The origin, in a question made by a Nobel laureate
The basis for the ideation of the project has been this paper. Thanks to it, strategic points have already been identified in Galicia and Portugal for the observation of the last continental sunsets. In the framework of this project, this work on the last sunsets, and their spiritual and historical coincidence, will be linked to the Galician Finisterre, French Finisterre, Land’s End in the United Kingdom and the corresponding points in Ireland and Norway, and will seek to refine the places in other geographies where this particular event takes place. An event that only takes place in certain extreme locations on the continent and the islands and with a very specific seasonality, thus turning this phenomenon into a spectacle that attracts more and more tourists every year, attracted by the growing demand for astro-tourism, with the intrinsic component of the sustainability of this modality.
This was the question:
Richard R. Ernst, Nobel Prize in Chemistry 1991, posed a question during a visit with Jorge Mira to Fisterra in 2006, while contemplating the Sun setting on the horizon of the Atlantic ocean:
“Fisterra was considered the end of the world (Finis Terrae) in times of the Roman Empire, but, is this the point where you can see the last sunset on the continent?”

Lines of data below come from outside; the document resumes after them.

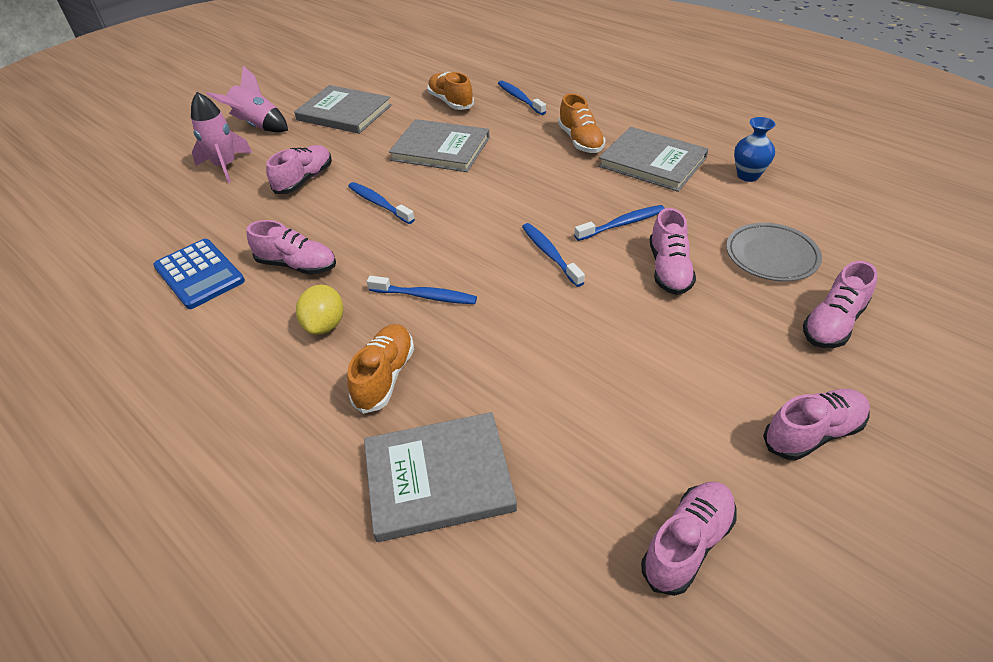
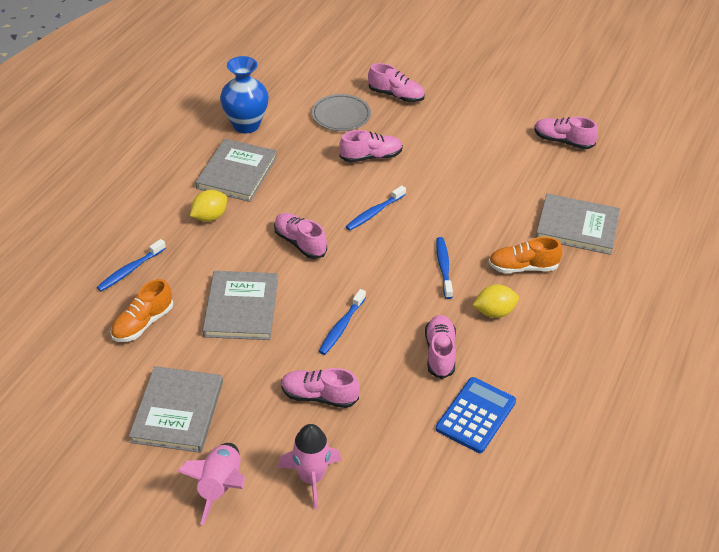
camera: 110 degrees left, 0 degrees up
(438, 478) = (577, 226): grey book -> grey book turned 45 degrees counterclockwise
(580, 141) = (210, 217): orange shoe -> yellow lemon
(622, 224) = (327, 181): blue toothbrush -> none
(748, 175) = (246, 125): blue vase -> blue vase, size x1.63
(812, 433) = (480, 105): pink shoe -> pink shoe (300, 243)

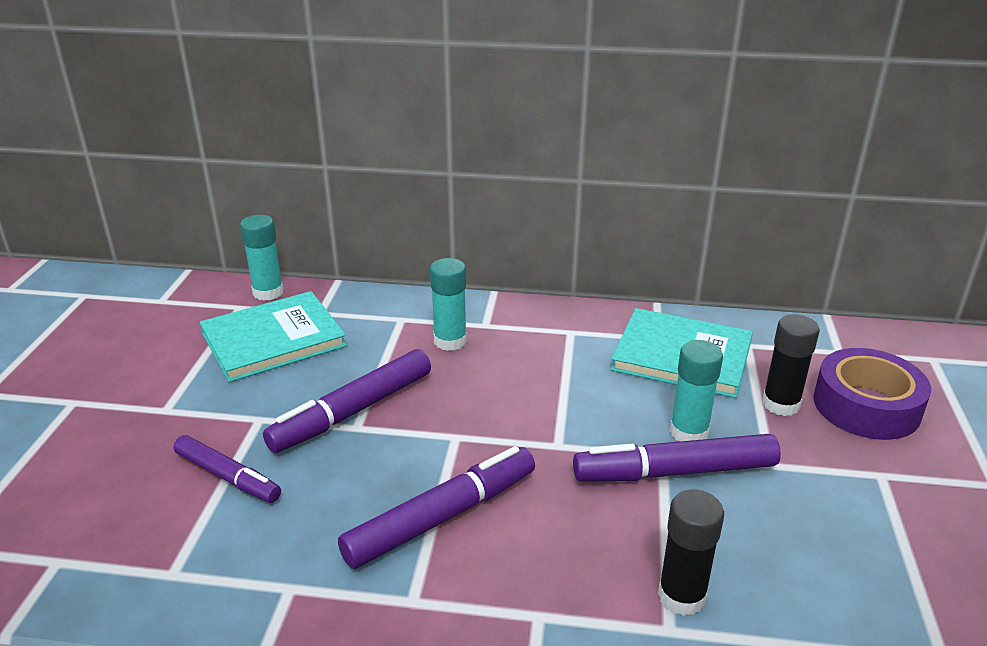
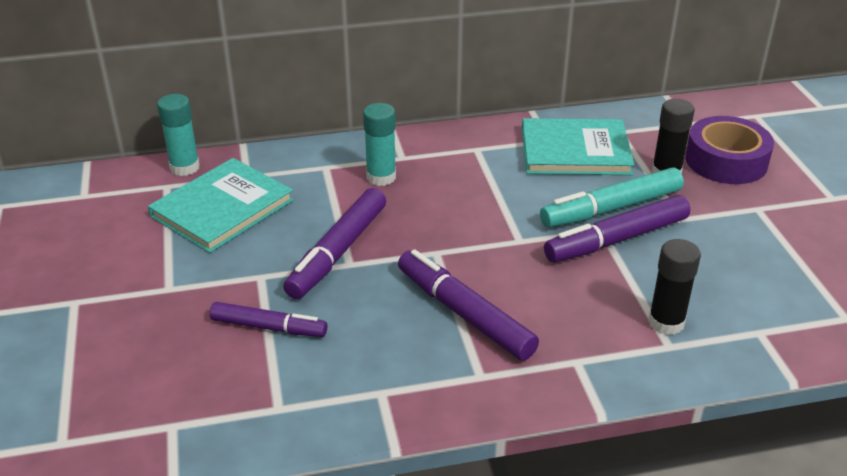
camera: 20 degrees left, 5 degrees up
(442, 517) = (464, 314): purple marker -> purple marker turned 75 degrees counterclockwise
(689, 432) = (611, 208): turquoise glue stick -> turquoise marker

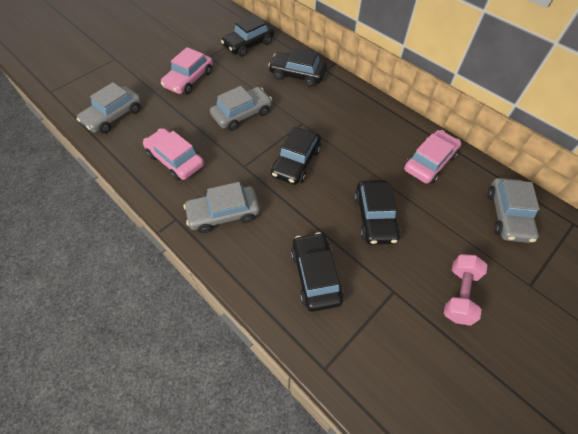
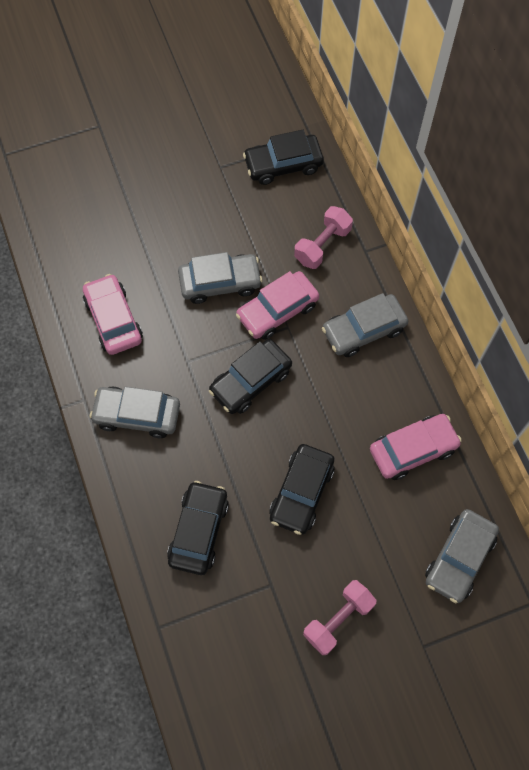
camera: 25 degrees right, 10 degrees up
(113, 116) = (66, 224): grey car -> grey car (363, 330)
(189, 79) = (178, 199): pink car -> pink car (277, 311)
(297, 75) = (322, 245): black car -> pink dumbbell

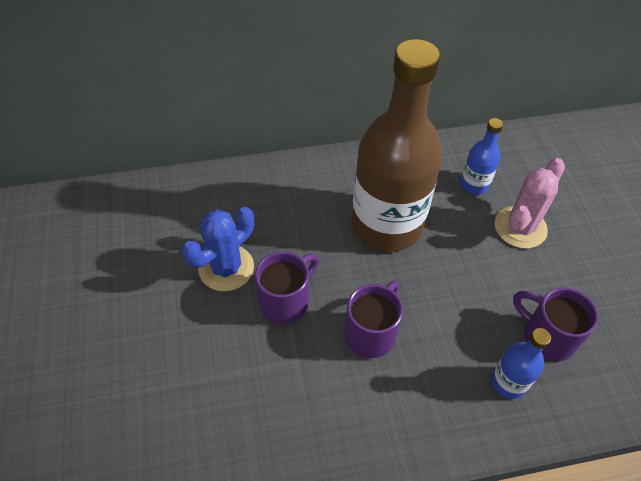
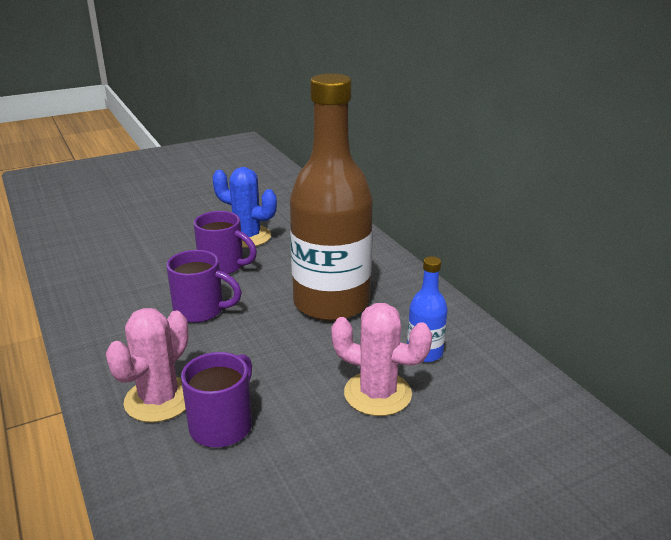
camera: 75 degrees right, 25 degrees down
(508, 382) = (159, 399): blue bottle -> pink cactus

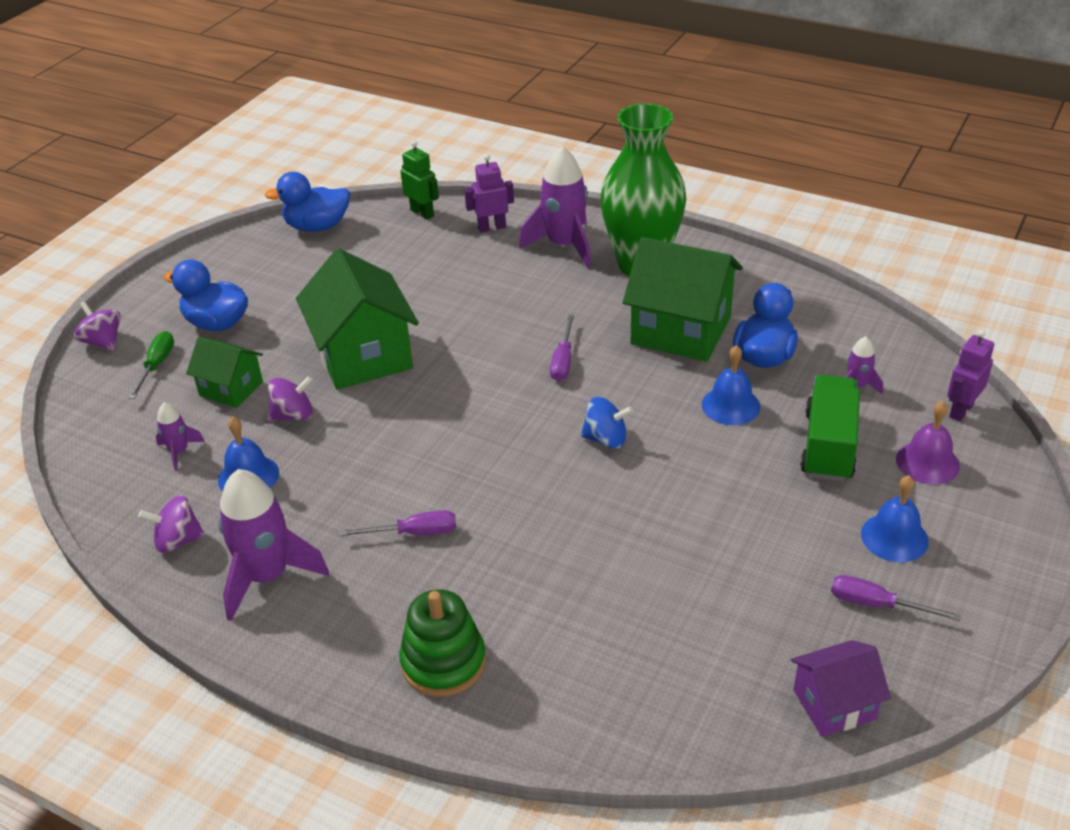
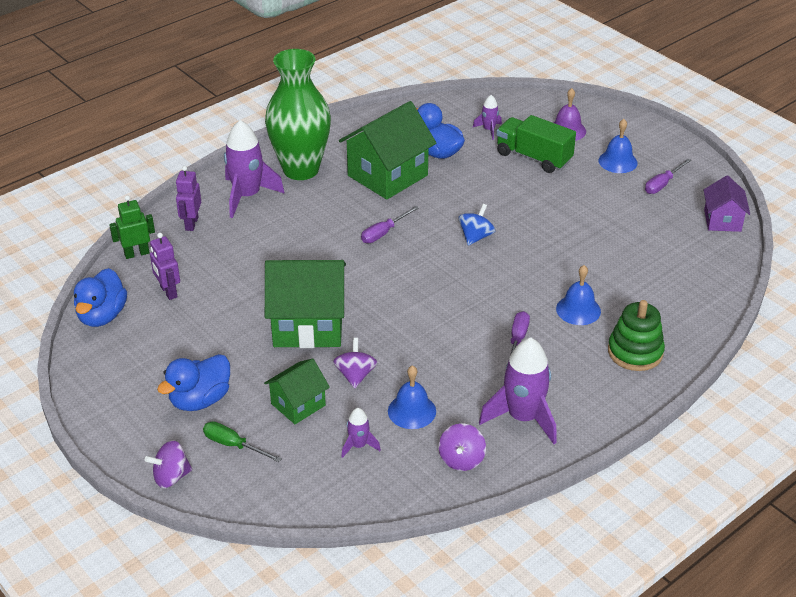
camera: 70 degrees left, 0 degrees up
(563, 361) = (383, 233): purple screwdriver -> purple screwdriver turned 105 degrees clockwise
(731, 405) = (475, 179): blue bell -> blue bell (578, 310)
(961, 410) = (532, 104): purple robot -> purple robot (168, 292)

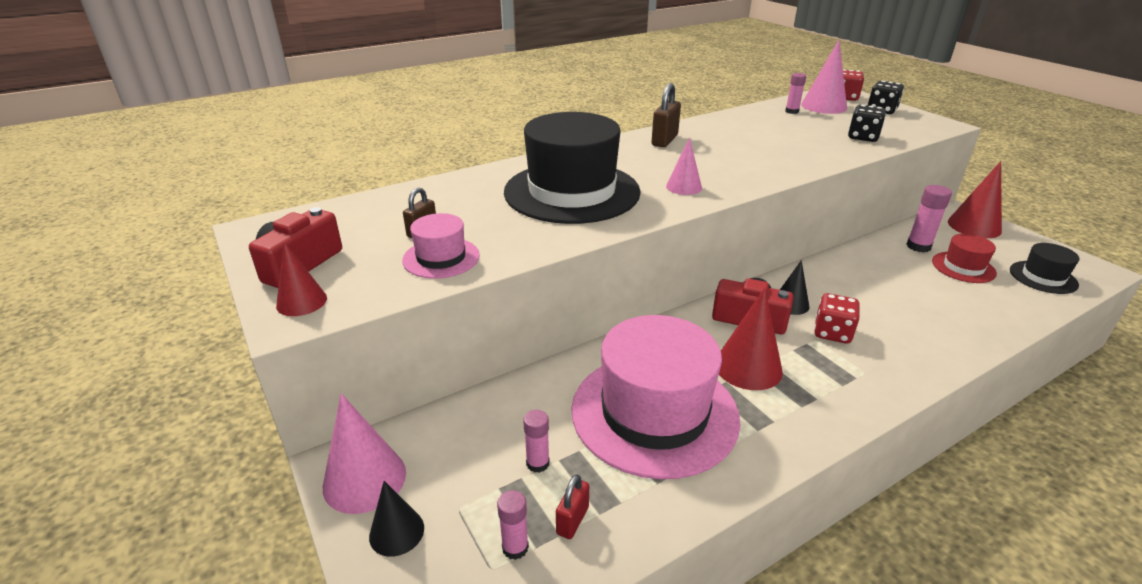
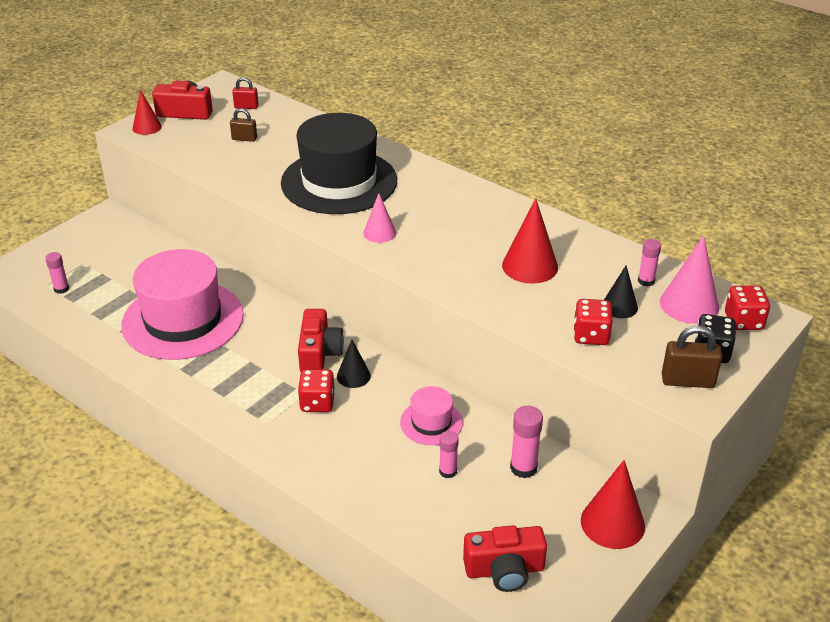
camera: 70 degrees right, 5 degrees up
(364, 479) = (97, 227): pink cone -> none
(396, 532) = (64, 249): black cone -> black cone (619, 306)
(441, 258) = (212, 155): pink hat -> pink hat (431, 422)
(537, 463) = (124, 282): pink glue stick -> pink glue stick (448, 471)
(572, 520) = (83, 304): red padlock -> red padlock (246, 107)
(664, 140) = (486, 208): brown padlock -> brown padlock (687, 381)
(748, 367) = (250, 358): red cone -> red cone (530, 266)
(863, 137) = (591, 335): black dice -> red dice
(963, 267) = (492, 502): red hat -> none
(1043, 277) = (504, 570): black hat -> red camera

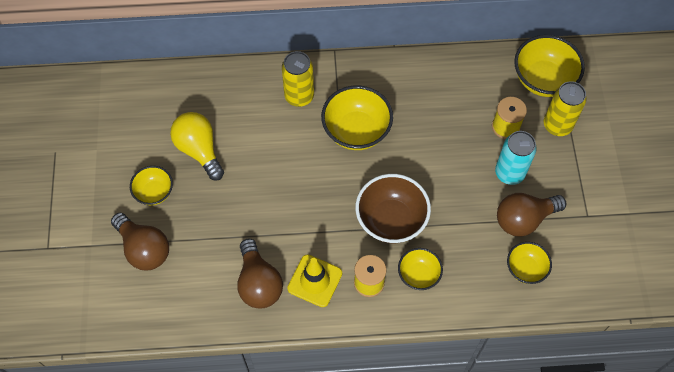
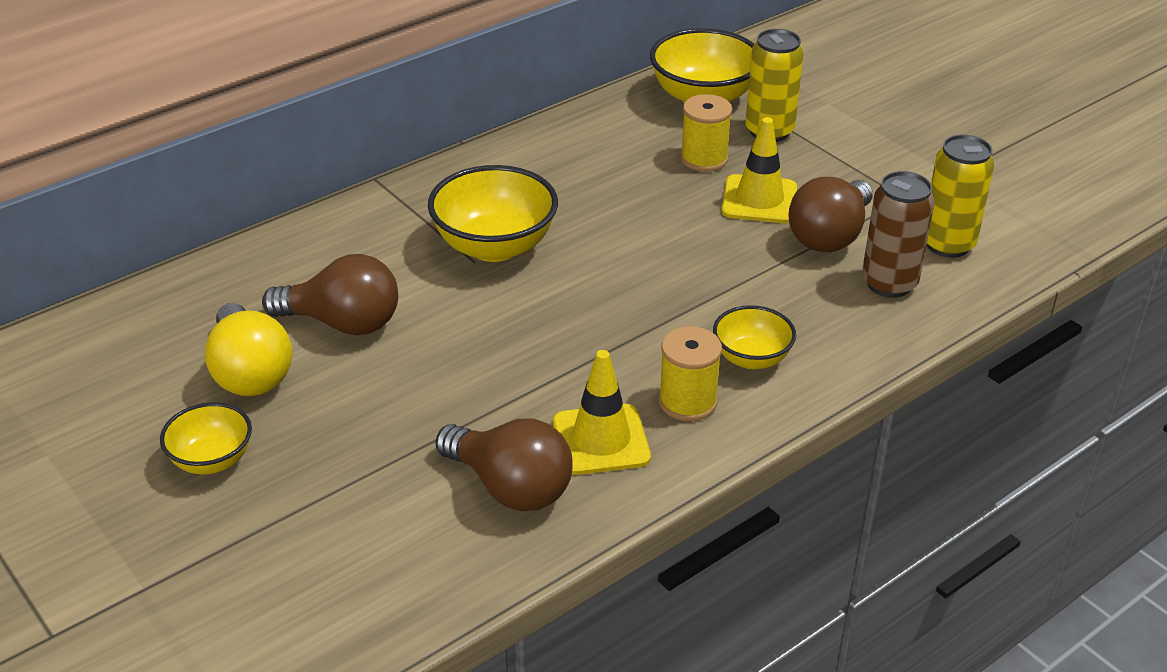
camera: 35 degrees left, 25 degrees down
(144, 249) = (257, 543): brown light bulb -> brown light bulb (343, 323)
(199, 150) = (249, 373): yellow light bulb -> yellow light bulb turned 135 degrees counterclockwise
(299, 96) = (366, 246): yellow can -> yellow can (947, 244)
(391, 220) = (647, 318): brown bowl -> none
(509, 173) = (759, 200): turquoise can -> yellow traffic cone
(525, 269) = (889, 283): yellow bowl -> brown can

Mira’s initial answer was “no”, but he soon realized that, due to the changing orientation of the Earth’s axis of rotation, the answer was not so obvious. He began to investigate, with the above-mentioned results. By the way, in the end the Romans were not entirely wrong: from March 24th to April 23rd and from August 18th to September 19th, the sun dies over the area limited by Cape Fisterra and Cape Touriñán.